What needs to be done
Print the lines below word for word, from the first to the last. Omit the pictures.

Input records

+===+

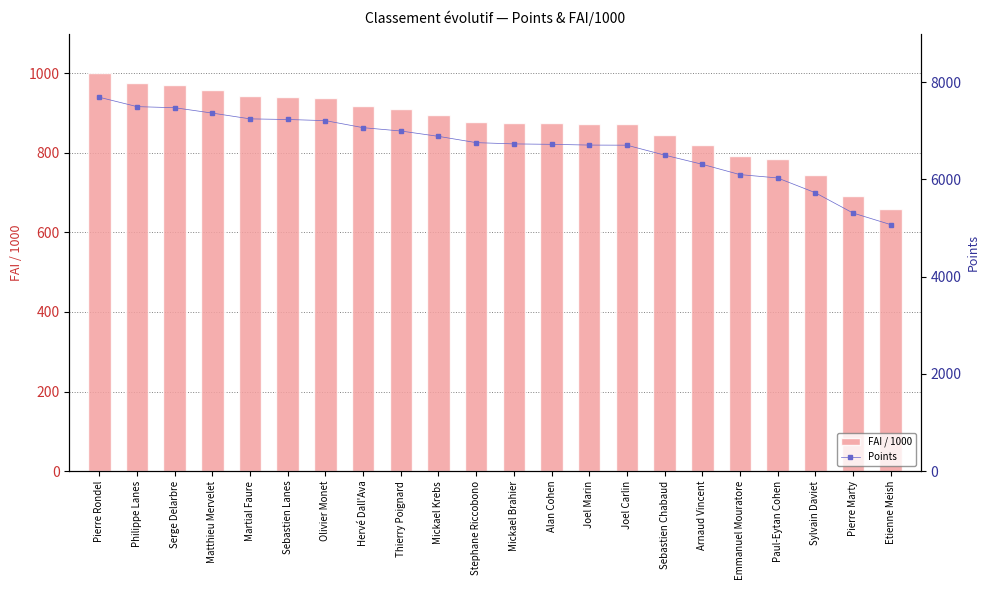

What is the label of the 18th bar from the right?

Martial Faure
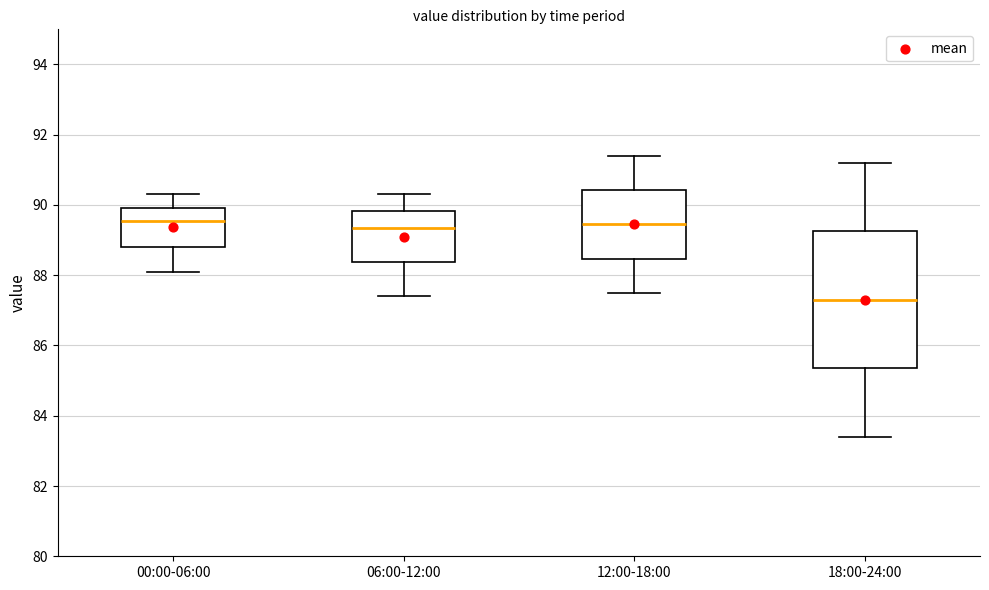

Reading left to right, read every box against the y-axis: the position of its median line, the range the box covers, and the ends of its whiskers. The values are not printed on the chart, so give them approximately, as read against the axis.

00:00-06:00: median 89.6, box 88.8 to 90.0, whiskers 88.2 to 90.4
06:00-12:00: median 89.4, box 88.4 to 89.8, whiskers 87.4 to 90.4
12:00-18:00: median 89.4, box 88.4 to 90.4, whiskers 87.6 to 91.4
18:00-24:00: median 87.4, box 85.4 to 89.2, whiskers 83.4 to 91.2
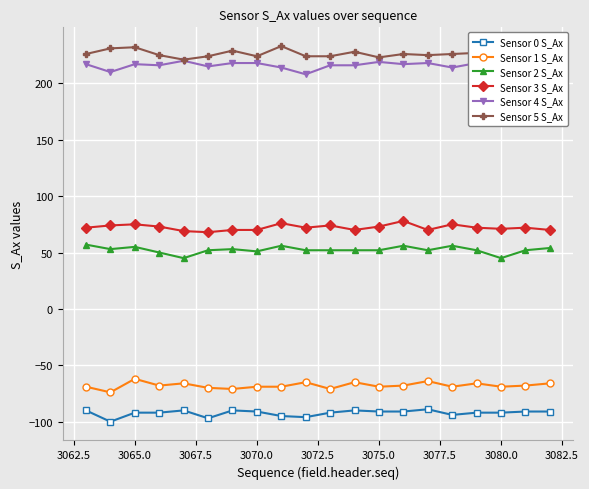

What is the maximum value for Sensor 5 S_Ax?

233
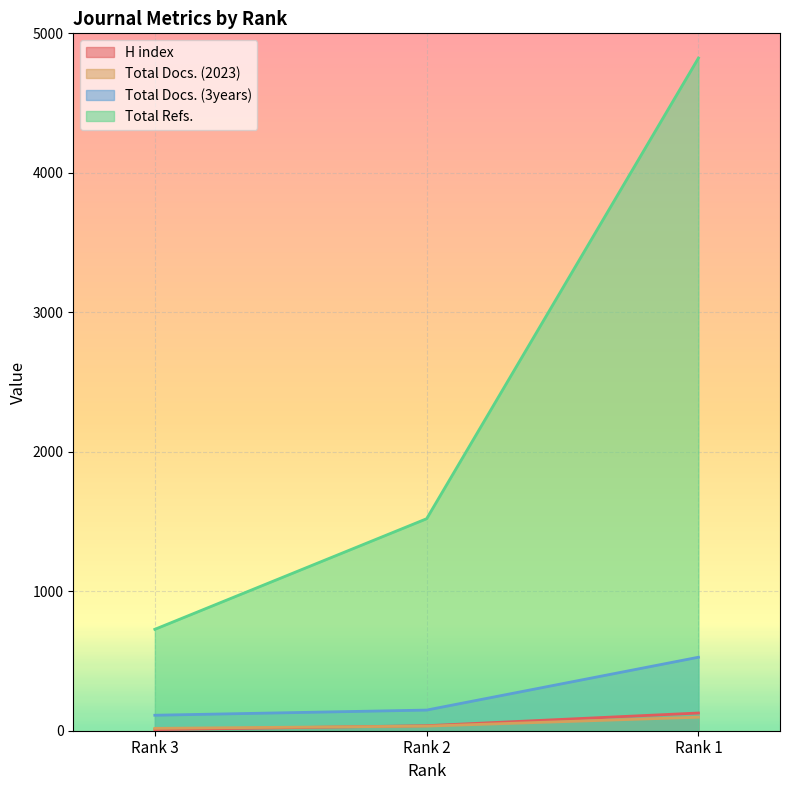

The value of Total Refs. at Rank 3 is 727. True or false?

True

+===+

Exercise output
What is the label of the 18th bar from the right?

Martial Faure

Reading left to right, read every box against the y-axis: the position of its median line, the range the box covers, and the ends of its whiskers. The values are not printed on the chart, so give them approximately, as read against the axis.

00:00-06:00: median 89.6, box 88.8 to 90.0, whiskers 88.2 to 90.4
06:00-12:00: median 89.4, box 88.4 to 89.8, whiskers 87.4 to 90.4
12:00-18:00: median 89.4, box 88.4 to 90.4, whiskers 87.6 to 91.4
18:00-24:00: median 87.4, box 85.4 to 89.2, whiskers 83.4 to 91.2

What is the maximum value for Sensor 5 S_Ax?

233

The value of Total Refs. at Rank 3 is 727. True or false?

True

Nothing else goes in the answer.